In 2001, I was told to have a stent. The doctor told me I had a “time bomb” in my chest. I read Dr. Ornish and refused the stent. As of this writing, 14 years later, I am still alive with no heart problems other than a heart murmur. My blood numbers are all very good. I exercise moderately and avoid all sweets that are not fruits. I follow close to a Mediterranean diet. I am one among tens of thousands who have done this. Other cultures do this routinely with their healthy diets, sense of community and physical activity.
In spite of what some believe about “free markets”reducing healthcare costs, they promote wasteful spending in the following ways:
If an insurance company wanted to restrict stents and by pass operations, then patients could switch to another insurance that didn’t. So insurances all have to pay for them to remain competitive even if they do little or no good.
There is little money in preventing heart disease. Cardiologists like Dr. Ozner and Dr. Ornish make a few bucks writing books, but it is a pittance compared to what cardiologists make inserting large numbers of stents with follow up and heart surgeons make with surgery and follow up. Hospitals and other facilities often owned by doctors make the lions share of money for these. So the advertising and promotion go on in what really is no “free market”.
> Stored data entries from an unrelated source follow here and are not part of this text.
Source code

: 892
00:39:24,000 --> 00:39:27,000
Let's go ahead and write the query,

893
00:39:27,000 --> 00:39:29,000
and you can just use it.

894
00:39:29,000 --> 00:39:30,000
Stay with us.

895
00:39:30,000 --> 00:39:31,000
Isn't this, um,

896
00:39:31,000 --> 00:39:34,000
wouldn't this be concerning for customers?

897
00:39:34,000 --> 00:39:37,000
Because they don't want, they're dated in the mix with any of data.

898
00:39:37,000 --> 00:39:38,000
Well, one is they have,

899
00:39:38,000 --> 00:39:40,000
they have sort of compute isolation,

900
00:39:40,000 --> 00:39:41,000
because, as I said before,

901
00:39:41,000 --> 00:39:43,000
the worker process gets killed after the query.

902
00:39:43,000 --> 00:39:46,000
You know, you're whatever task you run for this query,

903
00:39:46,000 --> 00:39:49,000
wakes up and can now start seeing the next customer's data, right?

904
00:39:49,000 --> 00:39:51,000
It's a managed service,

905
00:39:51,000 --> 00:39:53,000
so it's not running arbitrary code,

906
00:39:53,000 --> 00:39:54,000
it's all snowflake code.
We need laws to reduce the overuse of stents and heart bypass operations. Some possibilities are:
Mandatory informing of patients that lifestyle factors will probably reduce and eliminate Angina pains. Anything else is only a patch up and likely to get worse. Risk factors must also be presented with informing that there is no proof that stents and heart bypass operations save lives for stable patients. Point out that drugs have known and unknown side effects (especially mixing with other drugs). Doctors must also state beforehand what they will be charging for the procedure and whether they have any ownership in the facility where the procedure will be done. Patient and doctor must sign that these were presented and discussed.
There must be at least a general definition of what “stable” and “unstable” heart conditions are and other conditions that might justify stents and heart bypass operations.
Mandatory approval from a review board not involved directly or indirectly with making money from the procedures.
Alarms from insurance on excessive high volume doctors and facilities. Criminal liability for cardiologists and heart surgeons who do an excessive amount of these without proof of need.